The performance metrics of the proposed RSP-MCGaze model on the Gaze360 dataset and the detectable face subset, compared with other baseline models, are shown in

Table 1. Comparison of Angular Errors on Gaze360 Dataset.

Method	360°	180°	Front Face
Gaze360 [30]	13.50	11.40	11.10
MCGaze [6]	12.96	10.74	10.02
RSP-MCGaze (Ours)	13.03	10.88	9.86

and

Table 2. Comparison of Angular Errors on the Detectable Face Subset of Gaze360.

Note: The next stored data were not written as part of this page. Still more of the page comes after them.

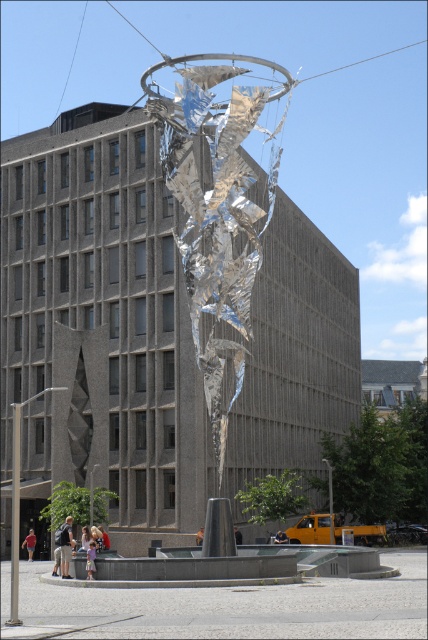
Question: Does light brown leather jacket at lower left appear over light brown leather jacket at center?

Choices:
 (A) no
 (B) yes

Answer: (B)

Question: Which point is farther to the camera?

Choices:
 (A) (104, 547)
 (B) (83, 541)

Answer: (A)

Question: Estimate the real-world distances between objects in this image. Which object is closer to the shiny metallic sculpture at center?

Choices:
 (A) red fabric person at lower left
 (B) light brown hair at center
 (C) dark brown leather jacket at center
 (D) light brown leather jacket at center

Answer: (C)

Question: Can you confirm if red fabric person at lower left is positioned below dark brown leather jacket at center?

Choices:
 (A) no
 (B) yes

Answer: (B)

Question: Is blonde hair person at center below orange fabric person at center?

Choices:
 (A) yes
 (B) no

Answer: (B)

Question: Which object appears farthest from the camera in this image?

Choices:
 (A) red fabric person at lower left
 (B) light purple cotton dress at lower center

Answer: (A)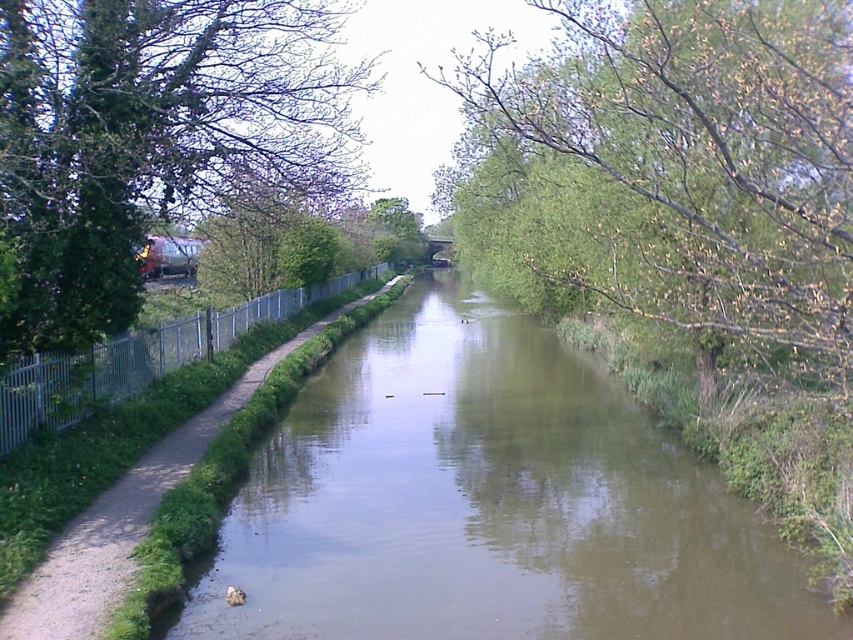
Based on the photo, is green leafy tree at center positioned behind green leafy tree at left?

No, it is not.

Based on the photo, does green leafy tree at center have a lesser height compared to green leafy tree at left?

Correct, green leafy tree at center is not as tall as green leafy tree at left.

Describe the element at coordinates (703, 156) in the screenshot. I see `green leafy tree at center` at that location.

The image size is (853, 640). I want to click on green leafy tree at center, so click(x=703, y=156).

Is green smooth water at center closer to the viewer compared to green leafy tree at left?

Yes, green smooth water at center is closer to the viewer.

Consider the image. Between green smooth water at center and green leafy tree at left, which one appears on the left side from the viewer's perspective?

green leafy tree at left

This screenshot has width=853, height=640. What do you see at coordinates (488, 502) in the screenshot? I see `green smooth water at center` at bounding box center [488, 502].

Where is `green smooth water at center`? green smooth water at center is located at coordinates (488, 502).

Which is more to the left, green smooth water at center or silver metallic fence at left?

From the viewer's perspective, silver metallic fence at left appears more on the left side.

Does green smooth water at center come behind silver metallic fence at left?

No, green smooth water at center is closer to the viewer.

What do you see at coordinates (488, 502) in the screenshot? The image size is (853, 640). I see `green smooth water at center` at bounding box center [488, 502].

At what (x,y) coordinates should I click in order to perform the action: click on green smooth water at center. Please return your answer as a coordinate pair (x, y). This screenshot has height=640, width=853. Looking at the image, I should click on (488, 502).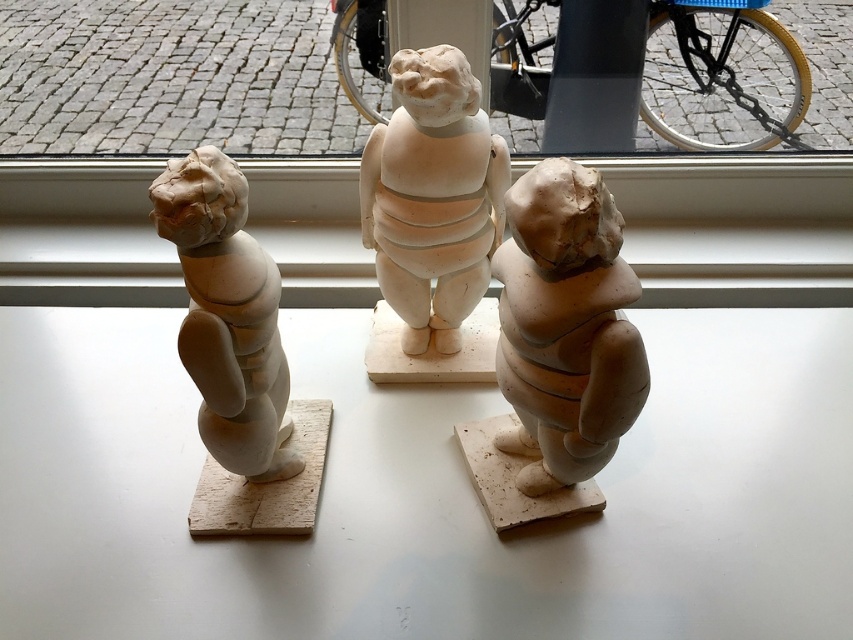
Is matte clay cherub at center thinner than matte clay figurine at left?

Incorrect, matte clay cherub at center's width is not less than matte clay figurine at left's.

In the scene shown: Is matte clay cherub at center wider than matte clay figurine at left?

Correct, the width of matte clay cherub at center exceeds that of matte clay figurine at left.

Describe the element at coordinates (566, 326) in the screenshot. I see `matte clay cherub at center` at that location.

You are a GUI agent. You are given a task and a screenshot of the screen. Output one action in this format:
    pyautogui.click(x=<x>, y=<y>)
    Task: Click on the matte clay cherub at center
    The image size is (853, 640).
    Given the screenshot: What is the action you would take?
    (566, 326)

Does transparent glass window at center appear over matte clay figurine at center?

Indeed, transparent glass window at center is positioned over matte clay figurine at center.

Find the location of a particular element. transparent glass window at center is located at coordinates (170, 77).

At what (x,y) coordinates should I click in order to perform the action: click on transparent glass window at center. Please return your answer as a coordinate pair (x, y). This screenshot has height=640, width=853. Looking at the image, I should click on (170, 77).

How distant is transparent glass window at center from matte clay cherub at center?

26.60 inches

What do you see at coordinates (170, 77) in the screenshot? I see `transparent glass window at center` at bounding box center [170, 77].

I want to click on transparent glass window at center, so click(170, 77).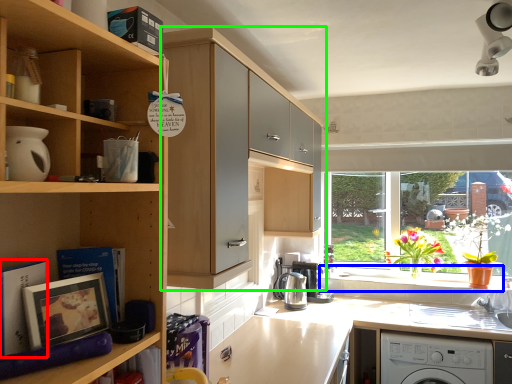
Question: Which object is the closest to the book (highlighted by a red box)? Choose among these: window sill (highlighted by a blue box) or cabinetry (highlighted by a green box).

Choices:
 (A) window sill
 (B) cabinetry

Answer: (B)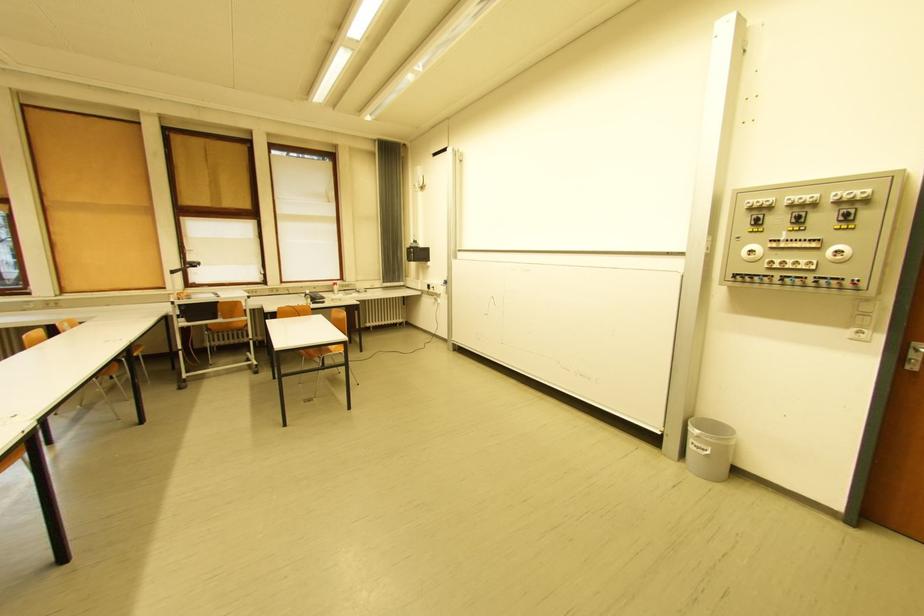
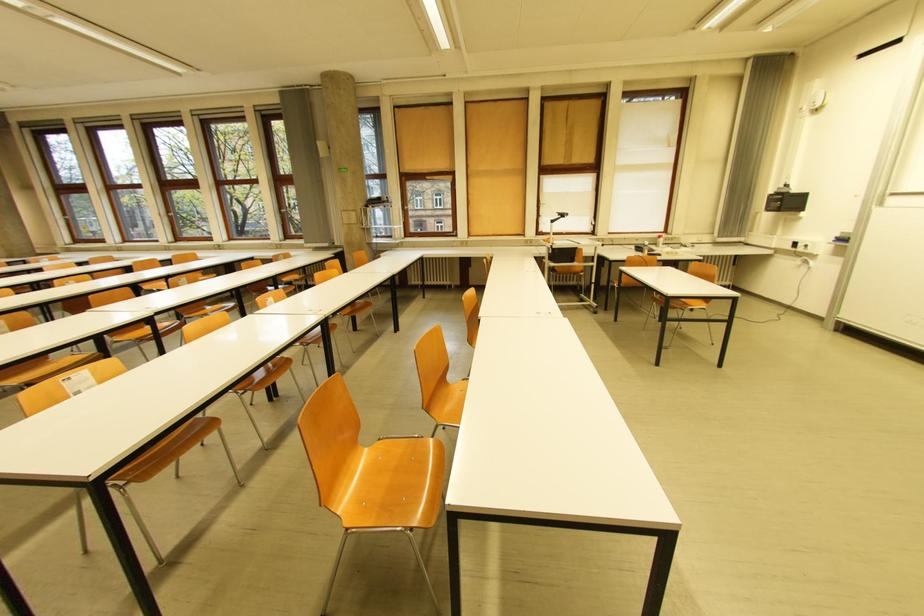
In the second image, find the point that corresponds to point 426,168 in the first image.

(823, 82)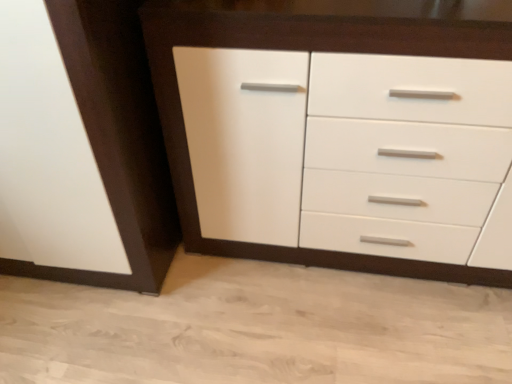
What do you see at coordinates (308, 50) in the screenshot?
I see `white glossy cabinet at center` at bounding box center [308, 50].

What are the coordinates of `white glossy cabinet at center` in the screenshot? It's located at (308, 50).

This screenshot has height=384, width=512. Identify the location of white glossy cabinet at center. (308, 50).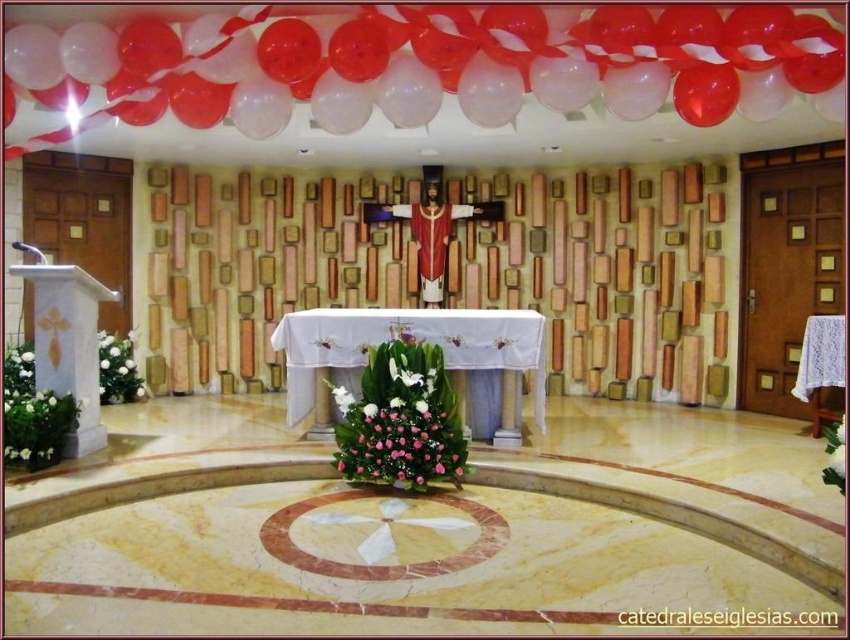
Question: Which of the following is the farthest from the observer?

Choices:
 (A) pink floral arrangement at center
 (B) transparent plastic balloon at upper center

Answer: (A)

Question: Which point is closer to the camera?

Choices:
 (A) pos(533,323)
 (B) pos(122,392)

Answer: (A)

Question: Which of these objects is positioned closest to the white embroidered cloth at center?

Choices:
 (A) shiny red fabric crucifix at center
 (B) white floral arrangement at left
 (C) pink floral arrangement at center

Answer: (C)

Question: Does transparent plastic balloon at upper center have a larger size compared to white floral arrangement at left?

Choices:
 (A) yes
 (B) no

Answer: (A)

Question: Can you confirm if pink floral arrangement at center is thinner than shiny red fabric crucifix at center?

Choices:
 (A) no
 (B) yes

Answer: (B)

Question: In this image, where is transparent plastic balloon at upper center located relative to white embroidered cloth at center?

Choices:
 (A) right
 (B) left

Answer: (A)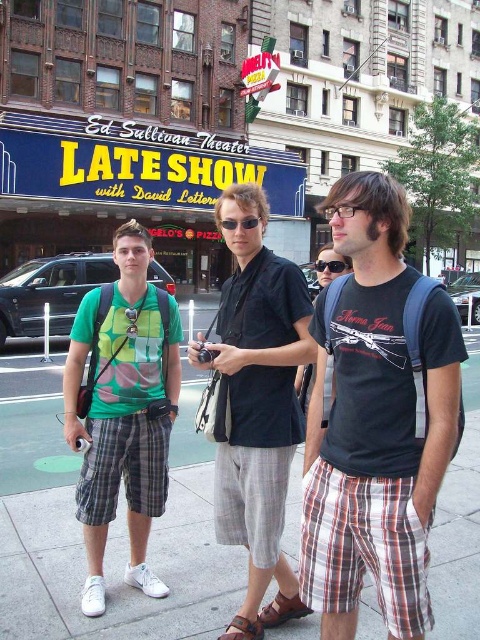
Locate an element on the screen. green matte t-shirt at left is located at coordinates (123, 410).

Is green matte t-shirt at left in front of black plastic goggles at center?

That is True.

Is point (159, 369) closer to viewer compared to point (334, 269)?

Yes.

The height and width of the screenshot is (640, 480). Identify the location of green matte t-shirt at left. (123, 410).

Is black cotton shirt at center to the left of black plastic goggles at center from the viewer's perspective?

Yes, black cotton shirt at center is to the left of black plastic goggles at center.

Who is lower down, black cotton shirt at center or black plastic goggles at center?

black cotton shirt at center is lower down.

Is point (280, 328) behind point (332, 260)?

That is False.

Identify the location of black cotton shirt at center. (257, 406).

Between black cotton shirt at center and black plastic sunglasses at center, which one is positioned higher?

black plastic sunglasses at center is above.

Who is shorter, black cotton shirt at center or black plastic sunglasses at center?

With less height is black plastic sunglasses at center.

Locate an element on the screen. black cotton shirt at center is located at coordinates (257, 406).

Method	Detectable Faces	Front 180°	Front Face
Gaze360 [30]	11.04	N/A	N/A
CA-Net [11]	11.20	N/A	N/A
GazeTR [26]	10.62	N/A	N/A
L2CS-Net [27]	10.60	10.41	9.04
SPMCCA-Net [28]	N/A	10.13	8.40
CADSE [12]	10.70	N/A	N/A
GazeNAS-ETH [29]	10.52	N/A	N/A
MCGaze [6]	10.02	9.81	7.57
RSP-MCGaze (Ours)	9.66	9.08	7.11

, respectively:

(1)

The proposed model, RSP-MCGaze, was tested on the detectable face subset of Gaze360 and achieved the lowest angular errors in all three metrics: 360°, 180°, and front face. This demonstrates the superiority of the RSP-MCGaze model.

(2)

After comparing the RSP-MCGaze model with the MCGaze model, RSP-MCGaze achieved lower angular errors in the front face, 360°, and 180° key metrics. This demonstrates that the ResNet backbone, optimized by SCConv for feature extraction, can focus more on the important features of the head, face, and eyes through spatial and channel reconstruction. As a result, it achieves lower errors and superior performance in the gaze estimation task.

(3)

Through experiments on the Gaze360 dataset using the RSP-MCGaze model, it was found that the model’s prediction performance is insufficient for parts of the data in the Gaze360 dataset where faces cannot be detected. The reason is that the RSP-MCGaze model is a gaze estimation model that focuses on the interrelationships between the head, face, and eyes. It requires clear images or videos of the face, head, and eyes to ensure the model’s gaze estimation performance.

5. Conclusions

Given the need to assess students’ learning concentration in online classrooms and considering that students’ gaze directions throughout the class can effectively reflect their level of attentiveness, gaze estimation can provide valuable insights for optimizing online education courses. Therefore, this paper proposes a gaze estimation model based on spatial-channel reconstruction and multi-cue localization (RSP-MCGaze). The RSP-MCGaze model, based on multi-cue optimization, further optimizes the backbone network by replacing the conventional 3 × 3 convolution with SCConv in the ResNet. This reduces redundant spatial-channel features and accurately extracts the important features that influence the gaze estimation task. Experiments demonstrate that the RSP-MCGaze model shows superiority and generalizability in the gaze estimation task under two settings of the Gaze360 dataset. It also confirms the model’s potential for application in online education, providing valuable theoretical references and technical support for the continuous optimization of online course design in the future.